▶ **Your goal**
Swap "everyday" for "every day" everywhere in the data below and leave all other text unchanged. Leave the pictures out of your answer.
*** The input ***
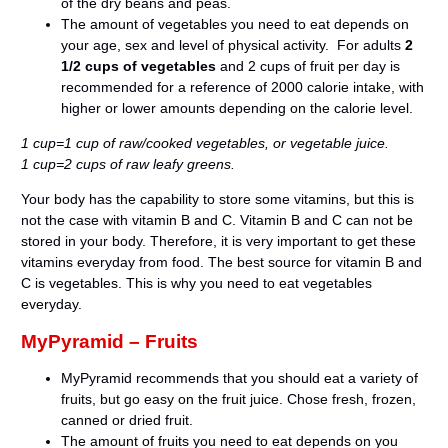
of the dry beans and peas.
The amount of vegetables you need to eat depends on
your age, sex and level of physical activity. For adults
2
1/2 cups of vegetables
and 2 cups of fruit per day is
recommended for a reference of 2000 calorie intake, with
higher or lower amounts depending on the calorie level.
1 cup=1 cup of raw/cooked vegetables, or vegetable juice.
1 cup=2 cups of raw leafy greens.
Your body has the capability to store some vitamins, but this is
not the case with vitamin B and C. Vitamin B and C can not be
stored in your body. Therefore, it is very important to get these
vitamins everyday from food. The best source for vitamin B and
C is vegetables. This is why you need to eat vegetables
everyday.
MyPyramid – Fruits
MyPyramid recommends that you should eat a variety of
fruits, but go easy on the fruit juice. Chose fresh, frozen,
canned or dried fruit.
The amount of fruits you need to eat depends on you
***
▶ **The completed task**
of the dry beans and peas.
The amount of vegetables you need to eat depends on
your age, sex and level of physical activity. For adults
2
1/2 cups of vegetables
and 2 cups of fruit per day is
recommended for a reference of 2000 calorie intake, with
higher or lower amounts depending on the calorie level.
1 cup=1 cup of raw/cooked vegetables, or vegetable juice.
1 cup=2 cups of raw leafy greens.
Your body has the capability to store some vitamins, but this is
not the case with vitamin B and C. Vitamin B and C can not be
stored in your body. Therefore, it is very important to get these
vitamins every day from food. The best source for vitamin B and
C is vegetables. This is why you need to eat vegetables
every day.
MyPyramid – Fruits
MyPyramid recommends that you should eat a variety of
fruits, but go easy on the fruit juice. Chose fresh, frozen,
canned or dried fruit.
The amount of fruits you need to eat depends on you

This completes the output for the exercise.